Stored entries
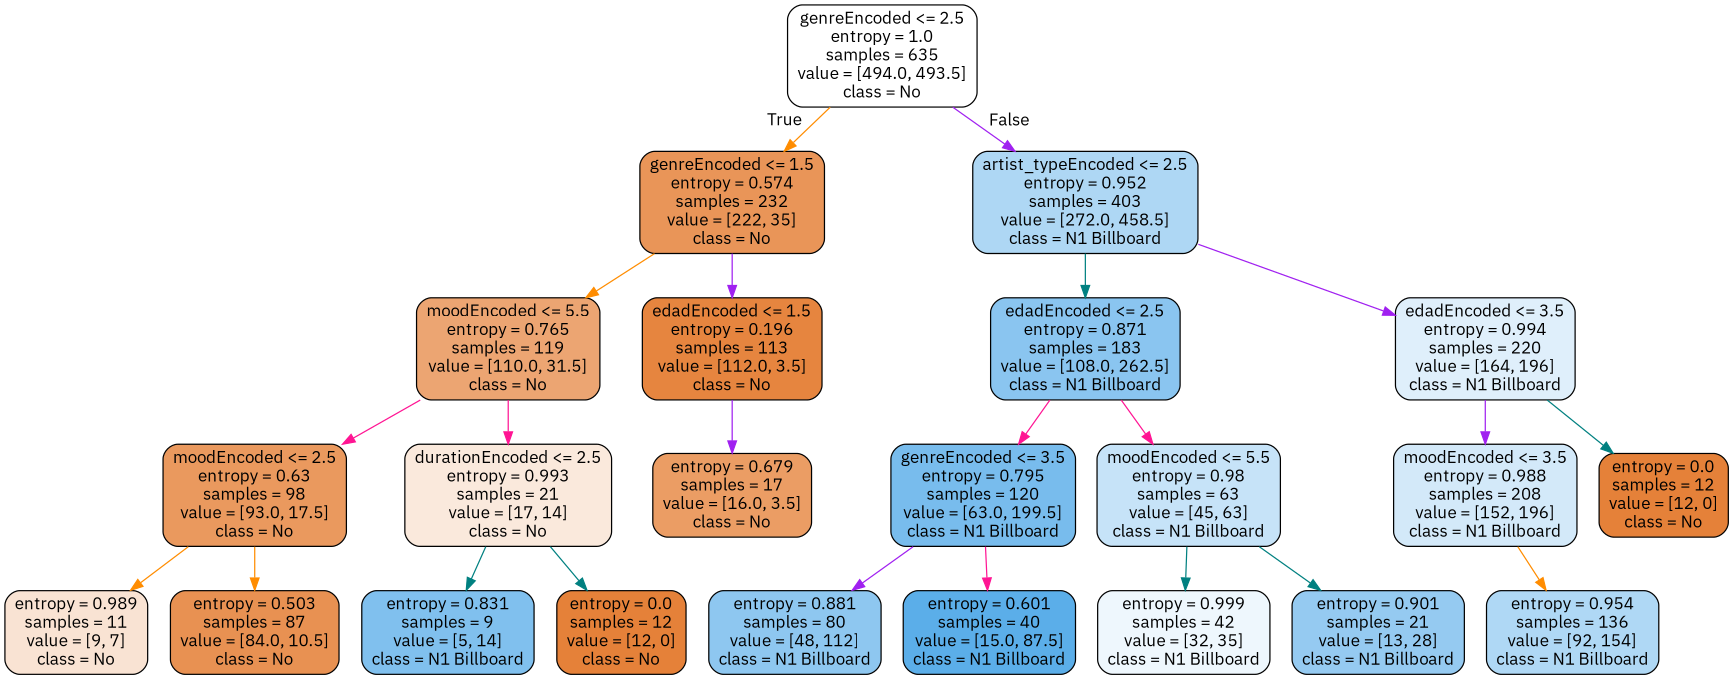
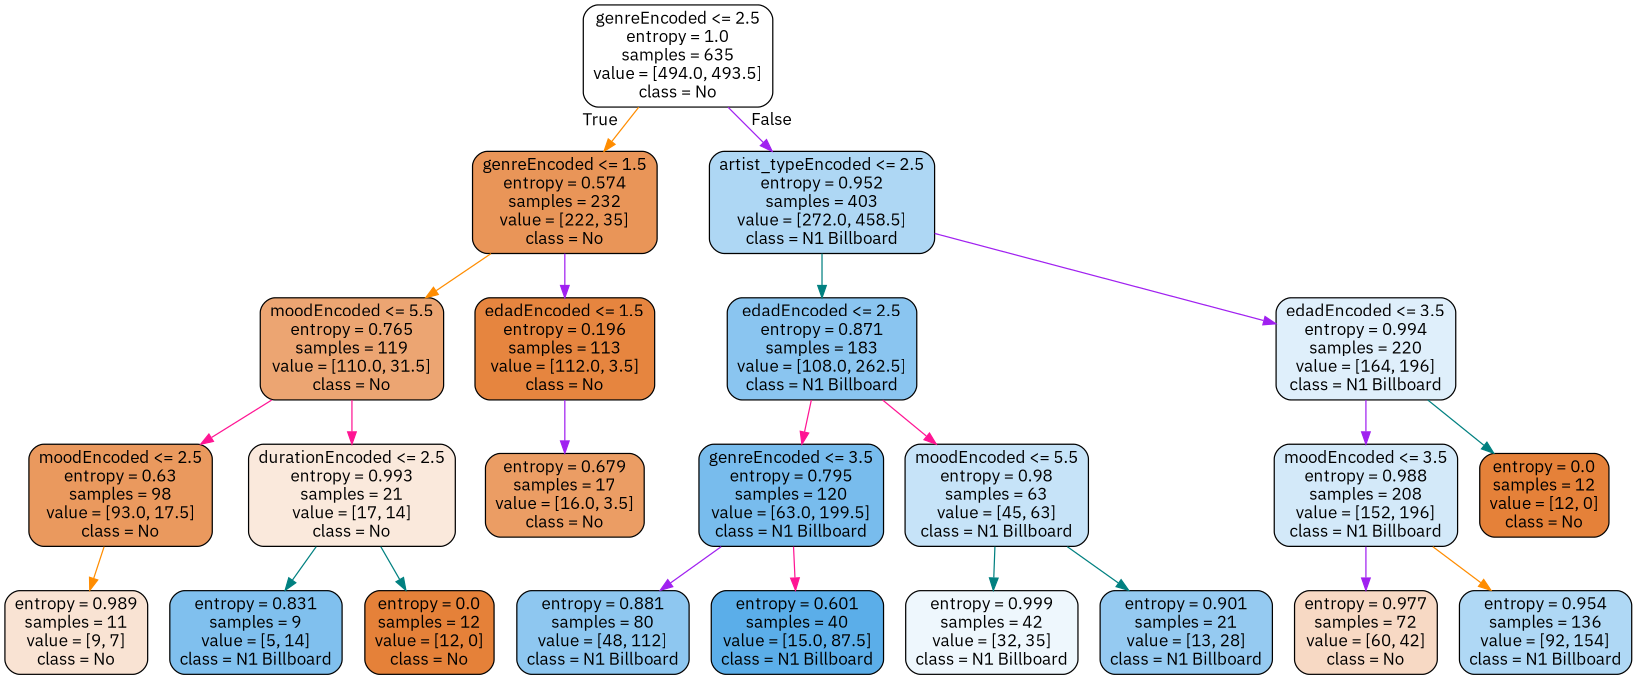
  digraph {
    fontname="IBM Plex Sans"
    node [color=black fillcolor="#e58139" fontname="IBM Plex Sans" shape=box style="filled, rounded"]
    edge [color=purple fontname="IBM Plex Sans"]
    n1 [fillcolor="#ffffff" label="genreEncoded <= 2.5\nentropy = 1.0\nsamples = 635\nvalue = [494.0, 493.5]\nclass = No"]
    n2 [fillcolor="#e99558" label="genreEncoded <= 1.5\nentropy = 0.574\nsamples = 232\nvalue = [222, 35]\nclass = No"]
    n3 [fillcolor="#aed7f4" label="artist_typeEncoded <= 2.5\nentropy = 0.952\nsamples = 403\nvalue = [272.0, 458.5]\nclass = N1 Billboard"]
    n4 [fillcolor="#eca572" label="moodEncoded <= 5.5\nentropy = 0.765\nsamples = 119\nvalue = [110.0, 31.5]\nclass = No"]
    n5 [fillcolor="#e6853f" label="edadEncoded <= 1.5\nentropy = 0.196\nsamples = 113\nvalue = [112.0, 3.5]\nclass = No"]
    n6 [fillcolor="#8ac5f0" label="edadEncoded <= 2.5\nentropy = 0.871\nsamples = 183\nvalue = [108.0, 262.5]\nclass = N1 Billboard"]
    n7 [fillcolor="#dfeffb" label="edadEncoded <= 3.5\nentropy = 0.994\nsamples = 220\nvalue = [164, 196]\nclass = N1 Billboard"]
    n8 [fillcolor="#ea995e" label="moodEncoded <= 2.5\nentropy = 0.63\nsamples = 98\nvalue = [93.0, 17.5]\nclass = No"]
    n9 [fillcolor="#fae9dc" label="durationEncoded <= 2.5\nentropy = 0.993\nsamples = 21\nvalue = [17, 14]\nclass = No"]
    n10 [fillcolor="#eb9d64" label="entropy = 0.679\nsamples = 17\nvalue = [16.0, 3.5]\nclass = No"]
    n11 [fillcolor="#f9e3d3" label="entropy = 0.989\nsamples = 11\nvalue = [9, 7]\nclass = No"]
-   n12 [fillcolor="#e89152" label="entropy = 0.503\nsamples = 87\nvalue = [84.0, 10.5]\nclass = No"]
    n13 [fillcolor="#80c0ee" label="entropy = 0.831\nsamples = 9\nvalue = [5, 14]\nclass = N1 Billboard"]
    n14 [label="entropy = 0.0\nsamples = 12\nvalue = [12, 0]\nclass = No"]
    n15 [fillcolor="#78bced" label="genreEncoded <= 3.5\nentropy = 0.795\nsamples = 120\nvalue = [63.0, 199.5]\nclass = N1 Billboard"]
    n16 [fillcolor="#c6e3f8" label="moodEncoded <= 5.5\nentropy = 0.98\nsamples = 63\nvalue = [45, 63]\nclass = N1 Billboard"]
    n17 [fillcolor="#d3e9f9" label="moodEncoded <= 3.5\nentropy = 0.988\nsamples = 208\nvalue = [152, 196]\nclass = N1 Billboard"]
    n18 [label="entropy = 0.0\nsamples = 12\nvalue = [12, 0]\nclass = No"]
    n19 [fillcolor="#8ec7f0" label="entropy = 0.881\nsamples = 80\nvalue = [48, 112]\nclass = N1 Billboard"]
    n20 [fillcolor="#5baee9" label="entropy = 0.601\nsamples = 40\nvalue = [15.0, 87.5]\nclass = N1 Billboard"]
    n21 [fillcolor="#eef7fd" label="entropy = 0.999\nsamples = 42\nvalue = [32, 35]\nclass = N1 Billboard"]
    n22 [fillcolor="#95caf1" label="entropy = 0.901\nsamples = 21\nvalue = [13, 28]\nclass = N1 Billboard"]
+   n23 [fillcolor="#f7d9c4" label="entropy = 0.977\nsamples = 72\nvalue = [60, 42]\nclass = No"]
    n24 [fillcolor="#afd8f5" label="entropy = 0.954\nsamples = 136\nvalue = [92, 154]\nclass = N1 Billboard"]
    n1 -> n2 [color=darkorange headlabel=True labelangle=45 labeldistance=2.5]
    n1 -> n3 [headlabel=False labelangle=-45 labeldistance=2.5]
    n2 -> n4 [color=darkorange]
    n2 -> n5
    n3 -> n6 [color=teal]
    n3 -> n7
    n4 -> n8 [color=deeppink]
    n4 -> n9 [color=deeppink]
    n5 -> n10
    n6 -> n15 [color=deeppink]
    n6 -> n16 [color=deeppink]
    n7 -> n17
    n7 -> n18 [color=teal]
    n8 -> n11 [color=darkorange]
-   n8 -> n12 [color=darkorange]
    n9 -> n13 [color=teal]
    n9 -> n14 [color=teal]
    n15 -> n19
    n15 -> n20 [color=deeppink]
    n16 -> n21 [color=teal]
    n16 -> n22 [color=teal]
+   n17 -> n23
    n17 -> n24 [color=darkorange]
  }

* _Task goal_: Present the whole listing above as a numbered list, one item per line, with blank lines and pictures left out.

* _Solution to this task_:
1.   digraph {
2.     fontname="IBM Plex Sans"
3.     node [color=black fillcolor="#e58139" fontname="IBM Plex Sans" shape=box style="filled, rounded"]
4.     edge [color=purple fontname="IBM Plex Sans"]
5.     n1 [fillcolor="#ffffff" label="genreEncoded <= 2.5\nentropy = 1.0\nsamples = 635\nvalue = [494.0, 493.5]\nclass = No"]
6.     n2 [fillcolor="#e99558" label="genreEncoded <= 1.5\nentropy = 0.574\nsamples = 232\nvalue = [222, 35]\nclass = No"]
7.     n3 [fillcolor="#aed7f4" label="artist_typeEncoded <= 2.5\nentropy = 0.952\nsamples = 403\nvalue = [272.0, 458.5]\nclass = N1 Billboard"]
8.     n4 [fillcolor="#eca572" label="moodEncoded <= 5.5\nentropy = 0.765\nsamples = 119\nvalue = [110.0, 31.5]\nclass = No"]
9.     n5 [fillcolor="#e6853f" label="edadEncoded <= 1.5\nentropy = 0.196\nsamples = 113\nvalue = [112.0, 3.5]\nclass = No"]
10.     n6 [fillcolor="#8ac5f0" label="edadEncoded <= 2.5\nentropy = 0.871\nsamples = 183\nvalue = [108.0, 262.5]\nclass = N1 Billboard"]
11.     n7 [fillcolor="#dfeffb" label="edadEncoded <= 3.5\nentropy = 0.994\nsamples = 220\nvalue = [164, 196]\nclass = N1 Billboard"]
12.     n8 [fillcolor="#ea995e" label="moodEncoded <= 2.5\nentropy = 0.63\nsamples = 98\nvalue = [93.0, 17.5]\nclass = No"]
13.     n9 [fillcolor="#fae9dc" label="durationEncoded <= 2.5\nentropy = 0.993\nsamples = 21\nvalue = [17, 14]\nclass = No"]
14.     n10 [fillcolor="#eb9d64" label="entropy = 0.679\nsamples = 17\nvalue = [16.0, 3.5]\nclass = No"]
15.     n11 [fillcolor="#f9e3d3" label="entropy = 0.989\nsamples = 11\nvalue = [9, 7]\nclass = No"]
16. -   n12 [fillcolor="#e89152" label="entropy = 0.503\nsamples = 87\nvalue = [84.0, 10.5]\nclass = No"]
17.     n13 [fillcolor="#80c0ee" label="entropy = 0.831\nsamples = 9\nvalue = [5, 14]\nclass = N1 Billboard"]
18.     n14 [label="entropy = 0.0\nsamples = 12\nvalue = [12, 0]\nclass = No"]
19.     n15 [fillcolor="#78bced" label="genreEncoded <= 3.5\nentropy = 0.795\nsamples = 120\nvalue = [63.0, 199.5]\nclass = N1 Billboard"]
20.     n16 [fillcolor="#c6e3f8" label="moodEncoded <= 5.5\nentropy = 0.98\nsamples = 63\nvalue = [45, 63]\nclass = N1 Billboard"]
21.     n17 [fillcolor="#d3e9f9" label="moodEncoded <= 3.5\nentropy = 0.988\nsamples = 208\nvalue = [152, 196]\nclass = N1 Billboard"]
22.     n18 [label="entropy = 0.0\nsamples = 12\nvalue = [12, 0]\nclass = No"]
23.     n19 [fillcolor="#8ec7f0" label="entropy = 0.881\nsamples = 80\nvalue = [48, 112]\nclass = N1 Billboard"]
24.     n20 [fillcolor="#5baee9" label="entropy = 0.601\nsamples = 40\nvalue = [15.0, 87.5]\nclass = N1 Billboard"]
25.     n21 [fillcolor="#eef7fd" label="entropy = 0.999\nsamples = 42\nvalue = [32, 35]\nclass = N1 Billboard"]
26.     n22 [fillcolor="#95caf1" label="entropy = 0.901\nsamples = 21\nvalue = [13, 28]\nclass = N1 Billboard"]
27. +   n23 [fillcolor="#f7d9c4" label="entropy = 0.977\nsamples = 72\nvalue = [60, 42]\nclass = No"]
28.     n24 [fillcolor="#afd8f5" label="entropy = 0.954\nsamples = 136\nvalue = [92, 154]\nclass = N1 Billboard"]
29.     n1 -> n2 [color=darkorange headlabel=True labelangle=45 labeldistance=2.5]
30.     n1 -> n3 [headlabel=False labelangle=-45 labeldistance=2.5]
31.     n2 -> n4 [color=darkorange]
32.     n2 -> n5
33.     n3 -> n6 [color=teal]
34.     n3 -> n7
35.     n4 -> n8 [color=deeppink]
36.     n4 -> n9 [color=deeppink]
37.     n5 -> n10
38.     n6 -> n15 [color=deeppink]
39.     n6 -> n16 [color=deeppink]
40.     n7 -> n17
41.     n7 -> n18 [color=teal]
42.     n8 -> n11 [color=darkorange]
43. -   n8 -> n12 [color=darkorange]
44.     n9 -> n13 [color=teal]
45.     n9 -> n14 [color=teal]
46.     n15 -> n19
47.     n15 -> n20 [color=deeppink]
48.     n16 -> n21 [color=teal]
49.     n16 -> n22 [color=teal]
50. +   n17 -> n23
51.     n17 -> n24 [color=darkorange]
52.   }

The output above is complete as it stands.